Just like other social media apps, there’s no rhyme or reason for who gets to use Clubhouse. You have to secure an invite to set up a profile, but even after getting a golden ticket, you can just as easily be kicked off the app. Users have taken to Reddit to complain about being kicked off the app due to the actions of someone they invited to the app. Other users, like serial entrepreneur and investor Mario Nawfal, have had multiple run-ins with blackmailers who threaten to block his account if they’re not paid a large sum of money. Eventually, Mario, who had established a presence as a thought leader on the platform, got temporarily suspended from the app due to unfounded rumors (he is still suspended at the time of this article’s publication).

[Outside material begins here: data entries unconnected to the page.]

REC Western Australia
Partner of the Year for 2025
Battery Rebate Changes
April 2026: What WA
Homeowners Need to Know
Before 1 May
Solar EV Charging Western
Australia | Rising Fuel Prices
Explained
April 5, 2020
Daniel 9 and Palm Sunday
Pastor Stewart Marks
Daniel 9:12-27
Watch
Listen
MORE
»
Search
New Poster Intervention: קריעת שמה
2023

And what does an influencer do when they’re not able to connect with their followers on their usual app? They turn to another one. Nawfal has allegedly been running rooms on Twitter Spaces — which is still in beta stage — since his suspension from Clubhouse. If Nawfal sees similar results to his early days on Clubhouse — where he reached 1k listeners in one week — it can only be assumed that he’ll stick with Twitter.
Other popular Clubhouse users have faced similar struggles with Clubhouse including unfair suspensions, unfounded rumors, trolling and harassment on the platform. Many have vowed to leave the booming app as soon as mature competitors, including Twitter, Facebook, Telegram and Discord launch their rival copycats.

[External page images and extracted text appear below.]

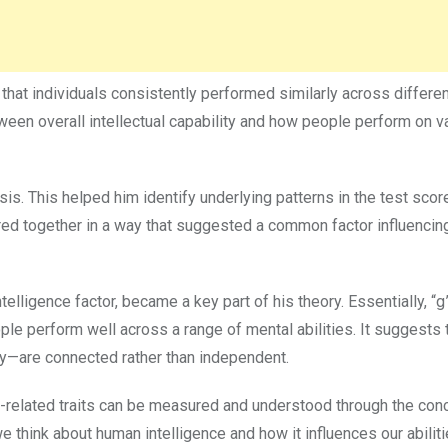
 that individuals consistently performed similarly across differe
tween overall intellectual capability and how people perform on v
ysis. This helped him identify underlying patterns in the test sco
ed together in a way that suggested a common factor influencin
telligence factor, became a key part of his theory. Essentially, “g
e perform well across a range of mental abilities. It suggests t
ry—are connected rather than independent.
e-related traits can be measured and understood through the conc
think about human intelligence and how it influences our abiliti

On the other hand, Twitter has been criticized in the past for not kicking users off soon enough, although they have shown signs of a bolder policy since banning Donald Trump permanently in January. That being said, Twitter’s veteran status in the social media space and more advanced tools to block harassment makes one assume that Twitter Spaces may not have the same issues that Clubhouse has been having with some of their most followed users.
So, will Clubhouse continue to establish themselves as an up and coming app for users to establish their influence on? Or will they go the way of Periscope, Vine, or even Snapchat and eventually fall flat to the larger — and more experienced — social media players? Only time will tell.